Но Ганнеле не успокоилась. Она обвила руками его шею, прислонила голову к его груди и со вздохом сказала:
— В последние дни я чувствую себя как-то особенно несчастной. Вот увидишь, отец твой доведет тебя до отчаяния и ты, пожалуй, дойдешь до того, что попадешь в лапы того душегуба, который теперь угощает чуть ли не все село. Он уговорит тебя, и ты сделаешься солдатом.
— Что ты болтаешь, Ганнеле! — воскликнул Отто. — Пусть только явится ко мне этот негодяй со своими деньгами. Я швырну ему их в лицо и откровенно выскажу все то, что я о нем думаю. Я сразу догадался, что он вербовщик, и если бы я не ненавидел всякое предательство, то давно уже отправился в Висбаден и вызвал бы герцогскую полицию. Но какое мне, в сущности, до него дело? Давай, Ганнеле, поговорим лучше о наших делах. Скажи мне, будешь ли ты всегда любить меня?
— До гроба буду любить, мой Отто, клянусь тебе в этом, — прошептала она.
— Ведь любила же ты прежде кого-нибудь другого?
— Никогда! Ты первый, кого я люблю, и будешь последним.
— А разве ты никогда не целовала бедного скрипача Франца? Разве ты всегда была равнодушна к нему?
— Видишь ли, Отто, — ответила Ганнеле, — я не могу сказать, что я была к нему равнодушна, так как всегда чувствовала к нему глубокое сострадание. Часто я в глазах его читала, что он любит меня так сильно, как только можно любить. Но мое сердце не отзывалось на эту любовь, так как я всегда любила только тебя одного.

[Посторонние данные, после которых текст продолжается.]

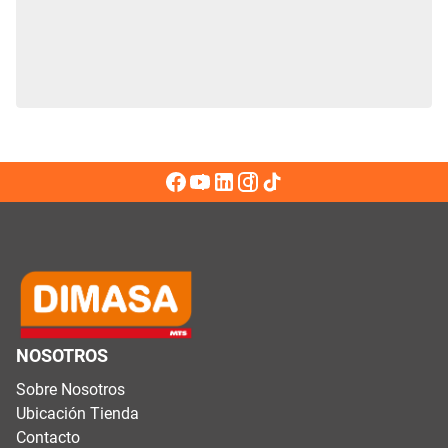
NOSOTROS
Sobre Nosotros
Ubicación Tienda
Contacto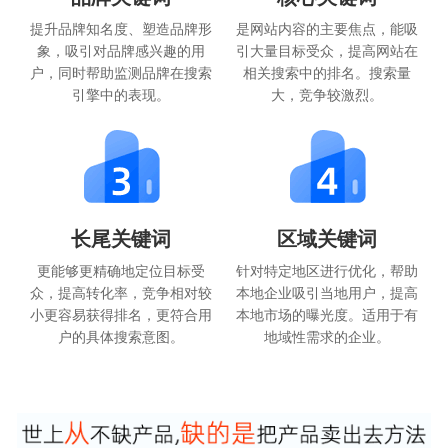
提升品牌知名度、塑造品牌形
是网站内容的主要焦点，能吸
象，吸引对品牌感兴趣的用
引大量目标受众，提高网站在
户，同时帮助监测品牌在搜索
相关搜索中的排名。搜索量
引擎中的表现。
大，竞争较激烈。
长尾关键词
区域关键词
更能够更精确地定位目标受
针对特定地区进行优化，帮助
众，提高转化率，竞争相对较
本地企业吸引当地用户，提高
小更容易获得排名，更符合用
本地市场的曝光度。适用于有
户的具体搜索意图。
地域性需求的企业。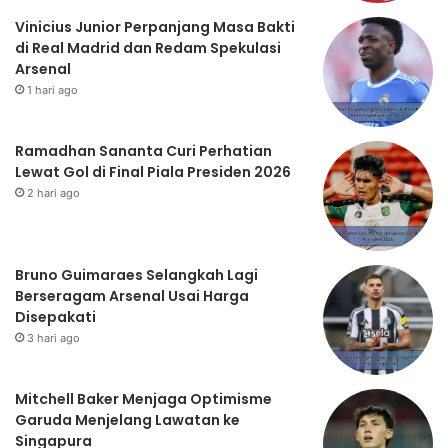
Vinicius Junior Perpanjang Masa Bakti
di Real Madrid dan Redam Spekulasi
Arsenal
1 hari ago
Ramadhan Sananta Curi Perhatian
Lewat Gol di Final Piala Presiden 2026
2 hari ago
Bruno Guimaraes Selangkah Lagi
Berseragam Arsenal Usai Harga
Disepakati
3 hari ago
Mitchell Baker Menjaga Optimisme
Garuda Menjelang Lawatan ke
Singapura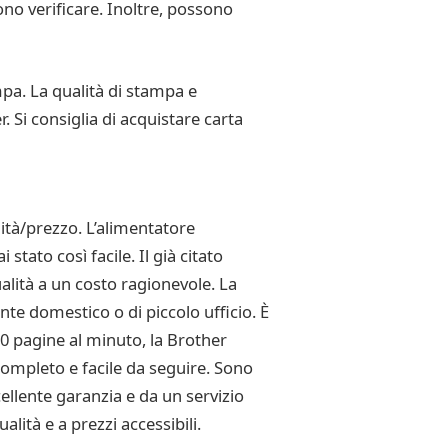
ono verificare. Inoltre, possono
mpa. La qualità di stampa e
 Si consiglia di acquistare carta
tà/prezzo. L’alimentatore
ato così facile. Il già citato
alità a un costo ragionevole. La
te domestico o di piccolo ufficio. È
30 pagine al minuto, la Brother
completo e facile da seguire. Sono
ellente garanzia e da un servizio
lità e a prezzi accessibili.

Отто нежно прижал Ганнеле к своей груди и поцеловал ее.
Отдаваясь своему чувству, влюбленные не расслышали болезненного стона, раздавшегося в нескольких шагах от них. Можно было подумать, что это раненый олень стонет в кустах. Но это был не олень, а человек.
Вблизи дерева, за кустом крыжовника, была расположена маленькая беседка. В этой беседке, опираясь на сломанный стол, стоял бледный юноша, еле державшийся на ногах при помощи костылей.
Это был скрипач Франц. Он слышал всю беседу влюбленной парочки. Но, несмотря на то, что каждое слово этой беседы причиняло ему неописуемые страдания, он молчал, крепко стиснув зубы и твердо решив не выдавать себя. Но когда Ганнеле сказала, что она испытывала к нему только сострадание, он не выдержал и громко застонал. Последняя его надежда рухнула. Девушка, которую он спас из пламени, рискуя жизнью, которую он любил еще ребенком и которую он теперь боготворил всей силой своего сердца и души, — эта девушка видела в его лице только бедного калеку, достойного сострадания. Крупные слезы покатились по щекам скрипача Франца. Он мог бы не доставлять себе этого горя, так как никто не заставлял его подслушивать беседу влюбленных. Но он нарочно подкрался к ним, когда заметил, что они остановились во дворе под деревом. Он знал заранее, о чем они будут говорить, знал, что его сердце будет разбито. Но он предпочитал все узнать, чем догадываться.